Aphasia essentially disconnects or scrambles the part of the brain that processes language, so even if Lance knew the answer to a question, his brain couldn’t tell his mouth to say it.

Likewise, his ear often couldn’t translate what was being said to him.

“I just, ’Uh-huh, uh-huh, uh-huh,”’ Lance said of how he responded when drivers wanted to talk. “I don’t know what they’re saying.”

For the most part, it didn’t seem to matter. Drivers apparently thought they had found a good listener in Lance.

“Those people seemed to like what they were saying,” he said.

Lance said he doesn’t remember being cold or hungry on the road, although he had only $99 and no jacket when he got to Billings.

“I was having one pop and a hamburger,” he said. “That was my eat for the day.” Although aphasia is not necessarily accompanied by memory loss, it was in Lance’s case. He didn’t know who he was. A Washington state ID card in his pocket provided few clues beyond his name and an address in the Seattle-Tacoma area.

He hadn’t been reported missing in Seattle, where Brown later learned he lived for more than 25 years, and police who visited the address on the ID card learned only that he used to live there. As Brown worked with Lance to restore his speech, she also asked him questions about his life. He began to answer one of them — where are you from? — consistently.

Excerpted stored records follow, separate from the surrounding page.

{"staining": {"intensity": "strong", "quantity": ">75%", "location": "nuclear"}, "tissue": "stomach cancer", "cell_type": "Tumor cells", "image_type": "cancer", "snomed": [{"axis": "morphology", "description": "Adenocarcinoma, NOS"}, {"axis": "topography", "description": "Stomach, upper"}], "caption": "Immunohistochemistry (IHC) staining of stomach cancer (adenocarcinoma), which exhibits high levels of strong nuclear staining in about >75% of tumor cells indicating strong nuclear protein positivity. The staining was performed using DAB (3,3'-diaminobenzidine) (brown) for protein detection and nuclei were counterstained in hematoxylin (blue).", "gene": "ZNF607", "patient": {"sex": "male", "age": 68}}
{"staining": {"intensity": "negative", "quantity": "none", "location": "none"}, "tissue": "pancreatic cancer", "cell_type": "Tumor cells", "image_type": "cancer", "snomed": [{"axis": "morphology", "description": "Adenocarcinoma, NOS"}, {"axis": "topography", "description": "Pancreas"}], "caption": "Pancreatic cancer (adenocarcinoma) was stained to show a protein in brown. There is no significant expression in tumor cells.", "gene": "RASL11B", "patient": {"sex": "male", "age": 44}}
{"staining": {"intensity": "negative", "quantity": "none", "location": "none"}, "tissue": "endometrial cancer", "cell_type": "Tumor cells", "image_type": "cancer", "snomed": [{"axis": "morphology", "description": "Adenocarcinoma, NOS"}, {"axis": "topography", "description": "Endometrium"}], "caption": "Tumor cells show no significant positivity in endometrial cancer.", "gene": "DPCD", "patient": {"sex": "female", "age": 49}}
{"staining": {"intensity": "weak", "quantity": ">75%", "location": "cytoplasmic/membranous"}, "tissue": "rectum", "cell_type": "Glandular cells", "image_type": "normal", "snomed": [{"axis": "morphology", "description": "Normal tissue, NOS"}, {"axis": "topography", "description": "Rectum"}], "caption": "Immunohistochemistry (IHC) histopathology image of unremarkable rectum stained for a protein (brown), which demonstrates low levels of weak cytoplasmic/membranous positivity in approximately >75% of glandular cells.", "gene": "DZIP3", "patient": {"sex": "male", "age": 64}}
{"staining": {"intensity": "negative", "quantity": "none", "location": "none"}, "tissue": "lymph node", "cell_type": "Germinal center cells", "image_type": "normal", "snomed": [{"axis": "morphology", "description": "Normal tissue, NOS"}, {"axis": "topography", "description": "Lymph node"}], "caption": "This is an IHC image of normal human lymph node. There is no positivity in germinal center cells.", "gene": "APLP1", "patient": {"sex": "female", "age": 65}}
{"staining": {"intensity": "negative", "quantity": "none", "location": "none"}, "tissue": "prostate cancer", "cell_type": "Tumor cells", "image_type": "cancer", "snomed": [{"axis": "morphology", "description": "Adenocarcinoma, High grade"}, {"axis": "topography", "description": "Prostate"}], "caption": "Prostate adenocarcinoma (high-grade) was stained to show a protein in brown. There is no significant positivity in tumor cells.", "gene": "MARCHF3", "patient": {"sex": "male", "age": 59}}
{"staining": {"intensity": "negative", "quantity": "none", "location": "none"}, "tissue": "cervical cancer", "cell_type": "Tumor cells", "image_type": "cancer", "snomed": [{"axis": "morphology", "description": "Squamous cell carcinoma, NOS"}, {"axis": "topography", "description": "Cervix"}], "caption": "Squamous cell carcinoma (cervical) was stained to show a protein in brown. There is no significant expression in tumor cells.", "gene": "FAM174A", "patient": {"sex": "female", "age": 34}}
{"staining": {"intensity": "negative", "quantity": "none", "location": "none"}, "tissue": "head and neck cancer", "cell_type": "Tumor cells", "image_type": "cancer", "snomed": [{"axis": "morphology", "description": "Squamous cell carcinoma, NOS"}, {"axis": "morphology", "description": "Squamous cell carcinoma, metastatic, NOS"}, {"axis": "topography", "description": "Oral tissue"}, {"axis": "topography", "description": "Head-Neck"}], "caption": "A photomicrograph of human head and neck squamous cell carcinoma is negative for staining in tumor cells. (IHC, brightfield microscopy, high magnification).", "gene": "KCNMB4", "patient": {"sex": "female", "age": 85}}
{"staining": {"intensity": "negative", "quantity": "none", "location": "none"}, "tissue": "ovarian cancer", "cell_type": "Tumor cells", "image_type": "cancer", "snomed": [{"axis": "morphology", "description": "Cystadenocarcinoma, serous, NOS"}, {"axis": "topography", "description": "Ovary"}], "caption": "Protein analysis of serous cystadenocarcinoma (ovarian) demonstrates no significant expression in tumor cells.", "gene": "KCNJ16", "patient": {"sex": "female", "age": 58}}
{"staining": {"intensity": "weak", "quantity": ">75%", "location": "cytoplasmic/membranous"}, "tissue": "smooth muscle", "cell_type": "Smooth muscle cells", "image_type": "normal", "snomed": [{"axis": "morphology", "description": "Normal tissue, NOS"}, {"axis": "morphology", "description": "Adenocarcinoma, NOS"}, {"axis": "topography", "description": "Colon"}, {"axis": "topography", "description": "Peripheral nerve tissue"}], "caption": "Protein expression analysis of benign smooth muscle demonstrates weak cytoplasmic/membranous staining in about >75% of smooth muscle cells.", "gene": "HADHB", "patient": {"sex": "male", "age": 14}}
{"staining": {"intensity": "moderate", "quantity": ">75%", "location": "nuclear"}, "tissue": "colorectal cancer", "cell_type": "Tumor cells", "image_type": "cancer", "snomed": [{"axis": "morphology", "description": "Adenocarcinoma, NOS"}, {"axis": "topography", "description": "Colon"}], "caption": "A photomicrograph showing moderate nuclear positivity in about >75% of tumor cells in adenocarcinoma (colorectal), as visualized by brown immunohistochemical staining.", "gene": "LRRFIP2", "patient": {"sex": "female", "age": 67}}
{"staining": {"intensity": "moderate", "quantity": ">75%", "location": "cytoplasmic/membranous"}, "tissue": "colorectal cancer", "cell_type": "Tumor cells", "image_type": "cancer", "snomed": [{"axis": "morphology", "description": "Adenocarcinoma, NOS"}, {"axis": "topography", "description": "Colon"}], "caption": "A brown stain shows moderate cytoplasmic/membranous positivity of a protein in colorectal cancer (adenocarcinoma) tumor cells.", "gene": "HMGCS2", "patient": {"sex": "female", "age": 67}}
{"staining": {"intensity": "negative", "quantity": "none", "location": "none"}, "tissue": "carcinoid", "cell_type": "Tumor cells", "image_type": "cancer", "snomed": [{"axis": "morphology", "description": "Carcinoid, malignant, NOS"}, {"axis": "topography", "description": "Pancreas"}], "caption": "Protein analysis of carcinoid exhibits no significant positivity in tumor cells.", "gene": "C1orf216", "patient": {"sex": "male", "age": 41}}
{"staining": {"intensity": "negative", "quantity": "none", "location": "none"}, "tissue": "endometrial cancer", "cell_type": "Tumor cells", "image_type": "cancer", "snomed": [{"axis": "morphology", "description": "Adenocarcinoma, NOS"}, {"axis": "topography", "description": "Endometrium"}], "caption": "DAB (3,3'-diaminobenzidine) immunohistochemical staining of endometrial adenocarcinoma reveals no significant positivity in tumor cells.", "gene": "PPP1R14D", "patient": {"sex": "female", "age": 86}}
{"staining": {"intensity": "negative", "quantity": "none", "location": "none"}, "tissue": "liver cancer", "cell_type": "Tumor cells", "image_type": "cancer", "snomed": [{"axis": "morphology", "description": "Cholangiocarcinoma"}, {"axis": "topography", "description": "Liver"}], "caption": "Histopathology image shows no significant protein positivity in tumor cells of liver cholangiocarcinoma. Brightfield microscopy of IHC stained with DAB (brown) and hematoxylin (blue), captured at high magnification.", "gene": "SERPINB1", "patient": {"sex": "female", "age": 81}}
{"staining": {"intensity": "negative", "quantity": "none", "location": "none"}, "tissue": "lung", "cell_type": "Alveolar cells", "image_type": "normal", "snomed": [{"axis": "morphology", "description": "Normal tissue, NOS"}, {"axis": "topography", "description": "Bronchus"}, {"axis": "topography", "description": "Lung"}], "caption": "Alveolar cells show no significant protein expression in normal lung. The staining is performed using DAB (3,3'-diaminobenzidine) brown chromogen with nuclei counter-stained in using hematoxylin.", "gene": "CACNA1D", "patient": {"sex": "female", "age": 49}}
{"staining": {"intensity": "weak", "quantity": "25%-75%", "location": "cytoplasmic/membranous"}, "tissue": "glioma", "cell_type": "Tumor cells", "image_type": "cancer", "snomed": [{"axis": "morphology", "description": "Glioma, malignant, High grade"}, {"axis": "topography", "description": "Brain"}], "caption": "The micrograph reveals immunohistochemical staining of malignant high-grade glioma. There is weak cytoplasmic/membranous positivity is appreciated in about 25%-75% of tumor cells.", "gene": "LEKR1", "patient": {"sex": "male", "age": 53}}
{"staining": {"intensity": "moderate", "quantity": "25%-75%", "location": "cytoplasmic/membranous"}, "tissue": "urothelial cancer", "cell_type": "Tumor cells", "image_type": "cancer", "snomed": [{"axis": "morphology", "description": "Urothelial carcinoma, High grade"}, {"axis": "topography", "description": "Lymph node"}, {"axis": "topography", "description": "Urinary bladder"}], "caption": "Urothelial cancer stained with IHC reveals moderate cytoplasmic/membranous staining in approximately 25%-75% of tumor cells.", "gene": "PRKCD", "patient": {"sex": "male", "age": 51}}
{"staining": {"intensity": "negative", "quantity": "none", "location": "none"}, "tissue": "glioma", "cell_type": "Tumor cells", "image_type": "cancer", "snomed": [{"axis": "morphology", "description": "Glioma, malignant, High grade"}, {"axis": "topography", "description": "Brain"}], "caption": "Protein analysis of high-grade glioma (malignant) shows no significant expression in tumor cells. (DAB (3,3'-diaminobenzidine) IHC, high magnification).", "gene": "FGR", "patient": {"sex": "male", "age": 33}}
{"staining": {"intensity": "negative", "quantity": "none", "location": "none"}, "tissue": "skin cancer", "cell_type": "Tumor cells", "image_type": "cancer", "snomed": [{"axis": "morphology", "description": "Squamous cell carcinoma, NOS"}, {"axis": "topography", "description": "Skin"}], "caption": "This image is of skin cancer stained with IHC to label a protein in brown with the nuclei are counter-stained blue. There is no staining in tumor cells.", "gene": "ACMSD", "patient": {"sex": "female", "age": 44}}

“The lakes,” he said. “The lakes.”

Brown showed him a map of the United States, and Lance pointed to the Great Lakes.

Actually, he pointed above the lakes, which led Brown to show him a map of Canada. When he pointed to Toronto, she typed his last name into an Internet database of Toronto telephone listings and started making phone calls.

Lance’s brother Arthur was the second person she reached.

After listening to Brown for a few moments, he said, “I used to have a brother named Bob.”

“He was our wanderer out of the eight of us,” Lance’s sister Pat said. “We figured eventually we would hear from him or something about him, but we didn’t.”

Lance was born in Michigan but was raised in Canada. He left for the U.S. at age 40 because he wanted adventure. He travelled around working as a labourer until he fell in love with a woman in Seattle and settled down.

Although he remembers how he wooed her, how they lived together and how she got sick and died, Lance cannot remember the woman’s name.

He lost contact with his family after his mother died in 1989, and Brown thinks he became depressed after his love died about 10 years later.